S’il n’y a aucun intérêt à essayer de comprendre celles et ceux qui sont directement intéressées par la pérennité du système en place, il est par contre intéressant d’examiner le comportement de celles et ceux qui veulent le renverser.
Ce qui s’est passé à la « gauche de la gauche » c’est un peu comme si on avait voulu mélanger dans un récipient différents produits et, qu’à la suite de ce brassage laborieux, on retrouve les mêmes produits chacun de leur côté ( ?). Si cela se produit sur le plan physique, on en conclura simplement que les produits ne peuvent pas se mélanger, trop différents « de nature ». Toute schématisation est bien sur hasardeuse mais, la comparaison est-elle soutenable avec le brassage de la « gauche de la gauche » dans les fameux collectifs ? En partie oui.
LA FAUSSE THEORIE DU « DENOMINATEUR COMMUN »
Cette « théorie » se fonde, consciemment ou inconsciemment, sur une vision réductrice, et pour le coup schématique, de ce qu’est une conscience collective. Elle analyse celle-ci comme un ensemble inerte qui serait composé de strates différentes, d’où les différences des uns et des autres, reposant sur un socle qui constituerait ce fameux « dénominateur commun ». Ce serait effectivement facile si les êtres humains fonctionnaient comme cela. Le problème c’est que ce n’est pas du tout le cas.
Le « désir de changement » est à la fois quelque chose de concret et d’abstrait…
Concret, car il s’agit de remplacer un système par un autre système, et quand on regarde l’Histoire on voit concrètement ce que cela veut dire,… la fertilité de l’imagination permet de « voir » ce système en fonction de ses désirs, de ses valeur, de son éthique,…
Abstrait, parce que si l’on sait le « pourquoi ? », on ne sait par contre rien sur le « comment ? » et sur le « quoi ? »
Le « comment » fait intervenir des appréciations, des analyses, forcément divergentes, une ou des stratégies, elles aussi divergentes, des tactiques qui ne correspondent pas aux intérêts immédiats de toutes et tous… la discussion purement théorique ne peut que s’enliser, ou aboutir à un compromis stérile.
Le « quoi » reste toujours dans le vague, et pour cause, il est concrètement largement dépendant du « comment »…
Autrement dit le fameux « dénominateur commun » n’a de « commun » que le nom. C’est certes un dénominateur mais qui ne repose sur rien de concret, simplement sur des espoirs, des déclarations d’intention… Rien de concrètement sérieux pour établir une stratégie opérationnelle.

Entrées enregistrées:
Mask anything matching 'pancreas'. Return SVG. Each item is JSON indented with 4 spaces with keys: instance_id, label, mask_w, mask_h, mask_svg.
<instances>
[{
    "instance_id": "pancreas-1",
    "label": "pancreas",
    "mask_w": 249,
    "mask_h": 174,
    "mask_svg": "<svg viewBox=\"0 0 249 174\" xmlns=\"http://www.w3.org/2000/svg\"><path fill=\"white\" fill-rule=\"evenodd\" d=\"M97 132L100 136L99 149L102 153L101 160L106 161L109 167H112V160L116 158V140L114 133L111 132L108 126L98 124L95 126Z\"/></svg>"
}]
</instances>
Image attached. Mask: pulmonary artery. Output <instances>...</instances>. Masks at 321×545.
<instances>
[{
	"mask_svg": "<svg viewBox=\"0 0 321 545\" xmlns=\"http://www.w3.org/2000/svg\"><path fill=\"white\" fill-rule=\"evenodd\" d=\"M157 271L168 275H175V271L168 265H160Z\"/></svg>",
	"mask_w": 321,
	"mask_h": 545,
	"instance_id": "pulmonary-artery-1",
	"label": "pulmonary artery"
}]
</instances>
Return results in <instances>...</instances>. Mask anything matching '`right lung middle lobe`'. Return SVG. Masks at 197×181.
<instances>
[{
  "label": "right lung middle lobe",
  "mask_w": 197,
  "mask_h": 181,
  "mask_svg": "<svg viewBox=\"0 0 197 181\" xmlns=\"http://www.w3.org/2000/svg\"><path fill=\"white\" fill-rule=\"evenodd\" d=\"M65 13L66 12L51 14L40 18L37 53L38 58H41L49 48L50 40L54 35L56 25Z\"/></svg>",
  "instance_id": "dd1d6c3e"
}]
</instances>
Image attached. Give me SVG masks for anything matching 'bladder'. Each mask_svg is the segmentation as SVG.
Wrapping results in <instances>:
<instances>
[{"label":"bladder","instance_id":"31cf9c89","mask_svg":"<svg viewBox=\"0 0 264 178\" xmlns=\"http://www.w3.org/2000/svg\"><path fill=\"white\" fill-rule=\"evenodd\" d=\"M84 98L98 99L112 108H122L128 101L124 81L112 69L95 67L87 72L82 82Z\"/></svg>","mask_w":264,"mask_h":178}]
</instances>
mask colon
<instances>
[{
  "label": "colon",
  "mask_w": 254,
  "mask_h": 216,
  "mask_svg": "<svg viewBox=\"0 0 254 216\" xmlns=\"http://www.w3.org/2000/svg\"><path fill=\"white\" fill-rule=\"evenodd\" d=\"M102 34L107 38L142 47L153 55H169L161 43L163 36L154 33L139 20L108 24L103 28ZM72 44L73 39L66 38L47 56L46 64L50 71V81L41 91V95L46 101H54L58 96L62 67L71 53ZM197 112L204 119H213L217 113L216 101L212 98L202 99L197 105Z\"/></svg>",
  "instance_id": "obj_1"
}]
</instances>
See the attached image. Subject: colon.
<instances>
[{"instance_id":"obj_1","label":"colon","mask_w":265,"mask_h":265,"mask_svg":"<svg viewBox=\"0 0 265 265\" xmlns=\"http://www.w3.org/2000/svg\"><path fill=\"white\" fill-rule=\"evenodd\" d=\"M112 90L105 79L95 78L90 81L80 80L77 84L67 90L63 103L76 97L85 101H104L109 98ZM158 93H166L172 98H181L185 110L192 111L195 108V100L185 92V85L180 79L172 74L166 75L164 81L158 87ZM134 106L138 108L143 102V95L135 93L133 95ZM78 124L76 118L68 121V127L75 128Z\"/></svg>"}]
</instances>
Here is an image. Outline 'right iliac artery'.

[Objectifs]:
A. D'après le texte sur la « gauche de la gauche », sur quoi repose le « dénominateur commun », faute de reposer sur quelque chose de concret ?
B. Recopiez tout le passage du texte sur la « gauche de la gauche », depuis « Ce qui s’est » jusqu'à « En partie oui. ».

[Réponses finales]:
A. Il repose simplement sur des espoirs et des déclarations d'intention.

B.
Ce qui s’est passé à la « gauche de la gauche » c’est un peu comme si on avait voulu mélanger dans un récipient différents produits et, qu’à la suite de ce brassage laborieux, on retrouve les mêmes produits chacun de leur côté ( ?). Si cela se produit sur le plan physique, on en conclura simplement que les produits ne peuvent pas se mélanger, trop différents « de nature ». Toute schématisation est bien sur hasardeuse mais, la comparaison est-elle soutenable avec le brassage de la « gauche de la gauche » dans les fameux collectifs ? En partie oui.